Duterte’s (Philippine) Realignment with China Encouraged by Beijing’s Economic Sweeteners

Philippine President Rodrigo Duterte has made clear during his visit to Beijing this week that he plans to decisively shift the country’s allegiance from the U.S. to China.  During a forum at the Great Hall of the People he stated rather plainly that,

America has lost now.  I’ve realigned myself in your ideological flow and maybe I will also go to Russia to talk to (President Vladimir) Putin and tell him that there are three of us against the world — China, Philippines and Russia.  It’s the only way.  In this venue, I announce my separation from the United States.”

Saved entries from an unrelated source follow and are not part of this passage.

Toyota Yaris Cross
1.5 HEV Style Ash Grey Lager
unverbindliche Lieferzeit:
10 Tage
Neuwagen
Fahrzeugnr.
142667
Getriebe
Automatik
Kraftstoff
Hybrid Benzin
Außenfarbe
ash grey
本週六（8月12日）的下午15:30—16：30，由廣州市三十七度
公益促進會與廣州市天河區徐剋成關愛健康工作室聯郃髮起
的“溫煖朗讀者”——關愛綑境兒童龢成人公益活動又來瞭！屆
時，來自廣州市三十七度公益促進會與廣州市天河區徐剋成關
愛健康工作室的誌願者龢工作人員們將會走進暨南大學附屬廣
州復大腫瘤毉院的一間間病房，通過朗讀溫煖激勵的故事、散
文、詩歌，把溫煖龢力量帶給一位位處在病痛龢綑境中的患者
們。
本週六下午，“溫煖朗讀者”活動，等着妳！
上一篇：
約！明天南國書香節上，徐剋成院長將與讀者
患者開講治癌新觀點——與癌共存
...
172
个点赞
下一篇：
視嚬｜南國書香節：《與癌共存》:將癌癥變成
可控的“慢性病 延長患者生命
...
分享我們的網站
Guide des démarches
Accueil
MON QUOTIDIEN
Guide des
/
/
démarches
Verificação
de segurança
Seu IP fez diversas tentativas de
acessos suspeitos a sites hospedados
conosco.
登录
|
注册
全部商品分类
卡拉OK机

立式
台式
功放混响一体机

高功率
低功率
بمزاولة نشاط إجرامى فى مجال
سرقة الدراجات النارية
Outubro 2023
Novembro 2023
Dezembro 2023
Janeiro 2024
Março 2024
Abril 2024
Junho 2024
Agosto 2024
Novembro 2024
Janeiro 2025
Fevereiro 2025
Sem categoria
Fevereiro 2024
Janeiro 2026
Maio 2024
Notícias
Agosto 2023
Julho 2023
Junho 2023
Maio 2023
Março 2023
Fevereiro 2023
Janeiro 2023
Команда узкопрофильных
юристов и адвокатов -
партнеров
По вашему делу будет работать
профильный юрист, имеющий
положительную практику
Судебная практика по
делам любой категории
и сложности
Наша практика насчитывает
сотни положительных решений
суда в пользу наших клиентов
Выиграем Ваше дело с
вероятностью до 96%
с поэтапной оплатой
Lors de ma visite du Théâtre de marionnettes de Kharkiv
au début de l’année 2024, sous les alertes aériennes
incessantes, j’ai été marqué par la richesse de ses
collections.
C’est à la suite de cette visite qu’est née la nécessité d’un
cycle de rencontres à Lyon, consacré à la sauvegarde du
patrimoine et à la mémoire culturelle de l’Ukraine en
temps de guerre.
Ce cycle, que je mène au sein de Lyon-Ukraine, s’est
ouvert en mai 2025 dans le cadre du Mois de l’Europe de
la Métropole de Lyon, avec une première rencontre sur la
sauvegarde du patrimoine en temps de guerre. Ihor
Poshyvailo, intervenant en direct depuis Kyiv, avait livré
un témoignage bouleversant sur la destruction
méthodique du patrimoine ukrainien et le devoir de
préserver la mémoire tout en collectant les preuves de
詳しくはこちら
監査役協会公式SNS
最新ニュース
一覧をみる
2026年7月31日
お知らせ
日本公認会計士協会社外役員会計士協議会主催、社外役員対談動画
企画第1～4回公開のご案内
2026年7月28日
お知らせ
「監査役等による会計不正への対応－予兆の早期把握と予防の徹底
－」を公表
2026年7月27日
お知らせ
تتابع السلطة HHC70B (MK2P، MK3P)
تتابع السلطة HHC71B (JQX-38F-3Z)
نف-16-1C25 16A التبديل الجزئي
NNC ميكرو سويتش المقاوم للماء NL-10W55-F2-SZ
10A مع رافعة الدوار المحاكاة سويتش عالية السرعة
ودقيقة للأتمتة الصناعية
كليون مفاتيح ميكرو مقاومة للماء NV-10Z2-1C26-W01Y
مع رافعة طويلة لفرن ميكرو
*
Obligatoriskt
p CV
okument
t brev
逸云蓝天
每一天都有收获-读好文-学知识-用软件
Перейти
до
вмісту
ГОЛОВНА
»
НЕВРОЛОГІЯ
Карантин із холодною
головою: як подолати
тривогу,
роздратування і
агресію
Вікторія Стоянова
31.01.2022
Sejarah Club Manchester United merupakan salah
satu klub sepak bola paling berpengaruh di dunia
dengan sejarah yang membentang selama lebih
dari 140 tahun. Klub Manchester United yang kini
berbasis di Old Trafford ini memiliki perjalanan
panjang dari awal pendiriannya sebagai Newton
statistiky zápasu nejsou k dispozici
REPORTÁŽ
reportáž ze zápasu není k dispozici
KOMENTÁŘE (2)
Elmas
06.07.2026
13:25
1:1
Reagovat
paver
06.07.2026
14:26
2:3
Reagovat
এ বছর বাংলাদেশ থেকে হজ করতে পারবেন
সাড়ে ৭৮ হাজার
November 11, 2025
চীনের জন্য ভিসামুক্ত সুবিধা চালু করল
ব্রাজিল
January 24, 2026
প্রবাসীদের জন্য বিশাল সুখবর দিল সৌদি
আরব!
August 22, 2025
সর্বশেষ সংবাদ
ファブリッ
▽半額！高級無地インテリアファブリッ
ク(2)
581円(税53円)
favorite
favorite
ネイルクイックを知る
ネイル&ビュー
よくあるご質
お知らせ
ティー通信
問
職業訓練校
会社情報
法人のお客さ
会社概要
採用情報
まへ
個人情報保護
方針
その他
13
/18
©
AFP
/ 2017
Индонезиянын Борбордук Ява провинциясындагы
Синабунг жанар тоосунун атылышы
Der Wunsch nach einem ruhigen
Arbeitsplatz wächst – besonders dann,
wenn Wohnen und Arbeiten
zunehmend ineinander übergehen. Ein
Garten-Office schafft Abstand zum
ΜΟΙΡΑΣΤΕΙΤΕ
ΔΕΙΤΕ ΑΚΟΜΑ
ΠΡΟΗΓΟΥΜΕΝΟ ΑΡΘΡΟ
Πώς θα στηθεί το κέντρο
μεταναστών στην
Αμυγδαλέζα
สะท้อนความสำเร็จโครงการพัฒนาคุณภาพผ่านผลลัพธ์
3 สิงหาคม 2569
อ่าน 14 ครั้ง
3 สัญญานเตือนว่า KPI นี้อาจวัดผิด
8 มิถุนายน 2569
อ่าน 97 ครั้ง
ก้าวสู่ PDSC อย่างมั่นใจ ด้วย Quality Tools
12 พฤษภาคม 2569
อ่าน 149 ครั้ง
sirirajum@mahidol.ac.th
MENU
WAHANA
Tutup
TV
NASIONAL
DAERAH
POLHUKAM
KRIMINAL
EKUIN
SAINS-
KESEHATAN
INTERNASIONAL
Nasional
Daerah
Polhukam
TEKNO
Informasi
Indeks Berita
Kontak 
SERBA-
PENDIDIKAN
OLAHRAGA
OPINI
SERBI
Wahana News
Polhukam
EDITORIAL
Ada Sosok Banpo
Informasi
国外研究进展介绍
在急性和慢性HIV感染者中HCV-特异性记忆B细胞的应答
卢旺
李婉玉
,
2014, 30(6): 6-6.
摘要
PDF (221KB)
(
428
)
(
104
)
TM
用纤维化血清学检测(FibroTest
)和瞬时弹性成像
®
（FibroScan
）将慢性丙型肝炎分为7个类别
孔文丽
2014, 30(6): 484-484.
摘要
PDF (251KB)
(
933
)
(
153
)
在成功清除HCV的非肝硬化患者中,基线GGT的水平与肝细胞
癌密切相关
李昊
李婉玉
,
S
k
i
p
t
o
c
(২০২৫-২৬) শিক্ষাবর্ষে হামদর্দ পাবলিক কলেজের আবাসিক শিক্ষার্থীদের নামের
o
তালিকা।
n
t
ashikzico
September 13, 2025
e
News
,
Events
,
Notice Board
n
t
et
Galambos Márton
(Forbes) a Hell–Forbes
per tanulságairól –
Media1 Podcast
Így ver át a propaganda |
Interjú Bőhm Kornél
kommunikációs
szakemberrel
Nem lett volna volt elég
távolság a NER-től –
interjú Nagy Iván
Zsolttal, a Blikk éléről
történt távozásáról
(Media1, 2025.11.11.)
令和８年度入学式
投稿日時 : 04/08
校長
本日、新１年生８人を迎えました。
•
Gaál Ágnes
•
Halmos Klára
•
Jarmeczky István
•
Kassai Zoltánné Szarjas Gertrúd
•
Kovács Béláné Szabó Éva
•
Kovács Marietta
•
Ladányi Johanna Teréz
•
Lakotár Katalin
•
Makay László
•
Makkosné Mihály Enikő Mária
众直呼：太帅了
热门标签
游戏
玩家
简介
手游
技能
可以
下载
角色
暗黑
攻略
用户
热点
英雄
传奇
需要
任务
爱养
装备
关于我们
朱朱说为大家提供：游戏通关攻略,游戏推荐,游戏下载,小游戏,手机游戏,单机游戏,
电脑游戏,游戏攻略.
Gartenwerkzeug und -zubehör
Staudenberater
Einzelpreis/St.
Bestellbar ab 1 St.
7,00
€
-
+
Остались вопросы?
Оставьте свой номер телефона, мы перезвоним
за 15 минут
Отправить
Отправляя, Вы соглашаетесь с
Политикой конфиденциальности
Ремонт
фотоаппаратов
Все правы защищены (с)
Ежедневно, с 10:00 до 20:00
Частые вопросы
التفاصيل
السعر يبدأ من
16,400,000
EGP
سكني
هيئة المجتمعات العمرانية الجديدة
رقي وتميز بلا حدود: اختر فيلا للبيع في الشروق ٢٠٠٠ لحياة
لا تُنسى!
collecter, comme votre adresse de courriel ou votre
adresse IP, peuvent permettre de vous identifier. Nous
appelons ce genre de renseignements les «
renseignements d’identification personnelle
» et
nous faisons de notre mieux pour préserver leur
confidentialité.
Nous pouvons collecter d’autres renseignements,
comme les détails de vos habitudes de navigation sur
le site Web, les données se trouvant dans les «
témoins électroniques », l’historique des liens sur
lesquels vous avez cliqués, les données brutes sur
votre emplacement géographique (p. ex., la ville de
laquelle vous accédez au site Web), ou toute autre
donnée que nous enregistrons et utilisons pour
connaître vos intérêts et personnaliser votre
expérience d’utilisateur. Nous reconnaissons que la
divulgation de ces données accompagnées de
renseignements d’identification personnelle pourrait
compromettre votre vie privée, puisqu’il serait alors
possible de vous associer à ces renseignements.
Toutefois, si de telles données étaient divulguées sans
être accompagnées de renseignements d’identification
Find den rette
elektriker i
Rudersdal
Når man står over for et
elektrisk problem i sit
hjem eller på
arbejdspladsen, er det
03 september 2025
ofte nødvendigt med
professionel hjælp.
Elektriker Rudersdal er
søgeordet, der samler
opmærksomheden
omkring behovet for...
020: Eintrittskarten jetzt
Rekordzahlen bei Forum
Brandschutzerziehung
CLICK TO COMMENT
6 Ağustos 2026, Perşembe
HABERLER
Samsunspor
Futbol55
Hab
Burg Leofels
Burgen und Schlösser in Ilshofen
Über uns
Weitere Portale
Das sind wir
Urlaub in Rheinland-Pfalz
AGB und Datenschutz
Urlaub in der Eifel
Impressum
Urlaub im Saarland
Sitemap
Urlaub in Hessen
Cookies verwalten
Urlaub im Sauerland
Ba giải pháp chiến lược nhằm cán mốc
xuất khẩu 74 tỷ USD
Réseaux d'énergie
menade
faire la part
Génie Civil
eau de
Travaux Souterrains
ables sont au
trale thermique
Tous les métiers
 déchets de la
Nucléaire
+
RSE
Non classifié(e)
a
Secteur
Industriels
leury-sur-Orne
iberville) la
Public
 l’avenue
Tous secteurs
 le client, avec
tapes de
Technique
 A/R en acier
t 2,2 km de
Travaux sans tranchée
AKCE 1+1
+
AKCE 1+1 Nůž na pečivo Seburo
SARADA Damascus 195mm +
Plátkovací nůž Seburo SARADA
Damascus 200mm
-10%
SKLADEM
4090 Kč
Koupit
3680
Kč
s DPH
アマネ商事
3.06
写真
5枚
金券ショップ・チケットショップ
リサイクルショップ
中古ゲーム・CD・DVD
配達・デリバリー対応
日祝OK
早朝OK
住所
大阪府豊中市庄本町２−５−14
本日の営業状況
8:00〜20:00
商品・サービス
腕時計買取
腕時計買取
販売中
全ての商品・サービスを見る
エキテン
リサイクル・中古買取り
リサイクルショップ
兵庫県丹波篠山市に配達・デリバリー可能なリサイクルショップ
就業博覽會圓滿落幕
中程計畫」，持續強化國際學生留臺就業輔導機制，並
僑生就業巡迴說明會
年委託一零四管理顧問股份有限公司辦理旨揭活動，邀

Although the substance of this shift as it relates to the country’s extensive military, diplomatic and economic ties to the Untied States remains to be seen, these statements go well beyond his earlier gestures to Beijing over the South China Sea.  He has already communicated that he would move the Philippines away from its pursuit of a multilateral (even Hague-arbitrated) solution to China’s illegal claims on its islands toward a Beijing-favored, bilateral approach – even, presumably, with regard to Scarborough Shoal, which was seized militarily by China in 2012.

Although other political (and personal) factors surely play into these announcements by Duterte, the economic benefits he is seeking from Beijing and Beijing’s proactive efforts to influence the new President with promises of investment clearly play a role in this strategic shift.  The Philippine president has been looking for large infrastructure investments from China and, during this visit, some $13.5 billion in business agreements have already been announced, including financing packages offered by the Exim Bank of China to fund certain of the infrastructure projects that have been emphasized as centerpieces to Duterte’s economic ambitions.  A number of additional trade and investment agreements have also been signed on a visit that included some 200 Philippine business leaders as part of the official delegation.

Two of the eight points articulated by Duterte as his economic plan for the country open the door to Chinese investment, notably his intentions:

    1. to accelerate infrastructure spending; and
    2. to address ownership restrictions on foreign firms making investments in the country.

These changes in Philippine policy, including the broader strategic shift towards an alliance with Beijing, demonstrate China’s ability to leverage its economic strength for the purposes of influencing the strategic decision-making of regional states.

Of course, in situations where the political leadership of such countries feel estranged or isolated by the U.S. and its allies, as has been the case for Duterte (due to criticisms over extra-judicial killings and other issues), Beijing’s success rate in “turning” foreign countries with promises of economic rewards with “no strings attached” has been especially successful.  This has been demonstrated repeatedly in cases, such as Cambodia and, previously, in Burma – as well as in other parts of the world, including South America and Africa.